8) - "(Béranger)" : le sénateur radical-socialiste de la Guadeloupe Henry Bérenger (1867-1952), membre de la Commission sénatoriale des Armées de 1912 à 1945, a déposé le 18 février 1915 une "proposition de loi relative à la suppression des engagements contractés dans l'armée française au titre de la Légion étrangère depuis le 1er août 1914, par des sujets non naturalisés, appartenant à des nations en état de guerre avec la France et ses alliés" et a participé le 6 mars au débat du "projet de loi autorisant le Gouvernement à rapporter les décrets de naturalisation de sujets originaires des puissances en guerre avec la France" (extraits du Journal Officiel). Paul s'inquiète vivement de ces nouvelles qui traduisent une méfiance soudainement approfondie de la France envers ses "ressortissants étrangers ennemis" engagés pour la durée de la guerre et qui menacent d'effacer la promesse de l'État de les naturaliser (après enquête judiciaire) à l'issue de leur engagement (loi du 5 août 1914).
9) - "Singer" : ressortissant allemand que Paul a rencontré ou retrouvé au centre de recrutement de la Légion à Bayonne, et qui est resté affecté à Lyon, en tant que fourrier.
10) - "Chaumet" : Charles Chaumet (1866-1932) député de la Gironde de 1902 à 1919, plusieurs fois sous-secrétaire et secrétaire d’état puis ministre entre 1911 et 1925, sénateur de 1923 à 1932, président de l'Union démocratique et radicale à partir de 1924. 

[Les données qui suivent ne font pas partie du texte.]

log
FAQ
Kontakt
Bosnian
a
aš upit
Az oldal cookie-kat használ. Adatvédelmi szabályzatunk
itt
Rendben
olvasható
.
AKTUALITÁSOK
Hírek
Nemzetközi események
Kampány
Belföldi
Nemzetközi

11) - "Bègles" : ville de la banlieue sud de Bordeaux.
12) - "Alsaciens" : officiellement allemands, donc "ressortissants ennemis", les Alsaciens qui s'engagent dans l'Armée française bénéficient en fait de la possibilité de choisir de rester affectés en métropole, et d'obtenir rapidement leur naturalisation. Paul tente de rassurer Marthe sur son sort en lui présentant un Français et trois Alsaciens de la région bordelaise qui partagent sa condition de légionnaire à Taza.